Employers in the financial services sector are therefore increasingly having to think of ways in which to incentivise their workforce to use the wearable technology, for example by making the provision of certain employee benefits (such as private medical insurance) contingent on agreeing to use the technology. Many employers have introduced employee wellness programmes which reward employees with good health practices (such as non-smoking or attaining certain exercise levels) with cheaper levels of insurance cover or enhanced employee benefits.

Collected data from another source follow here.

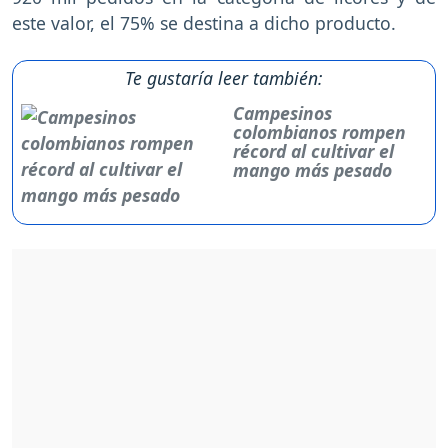
este valor, el 75% se destina a dicho producto.
Te gustaría leer también:
Campesinos
colombianos rompen
récord al cultivar el
mango más pesado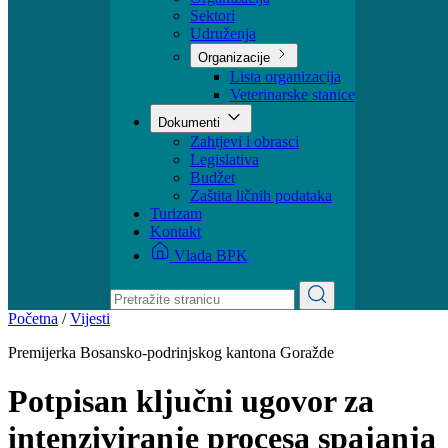
Ministar
Nadležnosti
Organizacija
Sektori
Udruženja
Organizacije
Lista organizacija
Veterinarske stanice
Dokumenti
Zahtjevi i obrasci
Legislativa
Budžet
Zaštita ličnih podataka
Turizam
Kontakt
Vlada BPK
Početna
/
Vijesti
Premijerka Bosansko-podrinjskog kantona Goražde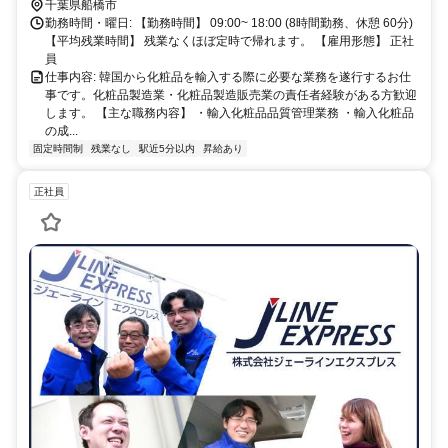
歩25分 【交通】 * 交通費手当 * マイカー、バイク通勤OK * 自転車の
千葉県船橋市
貸し出しあり
勤務時間・曜日: 【勤務時間】 09:00~ 18:00 (8時間勤務、休憩 60分)
【平均残業時間】 残業なくほぼ定時で帰れます。 【雇用形態】 正社
員
仕事内容: 韓国から化粧品を輸入する際に必要な業務を遂行するお仕
事です。化粧品製造業・化粧品製造販売業の責任者経験がある方歓迎
します。 【主な職務内容】 ・輸入化粧品品質管理業務 ・輸入化粧品
の成...
固定時間制
残業なし
駅近5分以内
昇給あり
正社員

Liability: The flipside of knowledge
As employers collect an increasing amount of information in relation to their employees from the wearable technology, their exposure to certain legal liabilities could also increase. For example, some forms of discrimination depend on employer’s knowledge in order to establish liability. An employer cannot be liable for discrimination arising from disability or failure to make reasonable adjustments unless it knew, or should have known, about the employee's disability. It is not difficult to imagine situations in which an employee does not inform the employer of an underlying medical condition but the employer would be deemed to be aware of it on the basis of health data collected from wearable technology.
When an employer has data from which a reasonable person could conclude that the employees has a serious health concern, a court or tribunal may be more likely to find that the employer had knowledge of the disability at the relevant time and ought to have taken reasonable steps to accommodate this. Even where the relevant business unit was not expressly aware of the disability, if the organisation collected information regarding employee stress levels a Tribunal would be likely to find imputed knowledge. Equally, if a sleep-deprived employee who had been working consistently long hours was to injure someone, and his/her employer was aware via the use of wearable technology of the employees’ hours worked and levels of fatigue, that employer may find it harder to avoid liability for the employees’ actions.
Employers wanting to take advantage of the growth of wearable technology, will need to navigate these legal challenges in order to maximise the benefits this technology can bring and ultimately change the way they interact with their workforce. A focus on the measurable business benefits of data will be vital in justifying (and normalising) its collection.
Tom Kerr Williams is an Employment Law and Industrial Relations expert at PwC in London.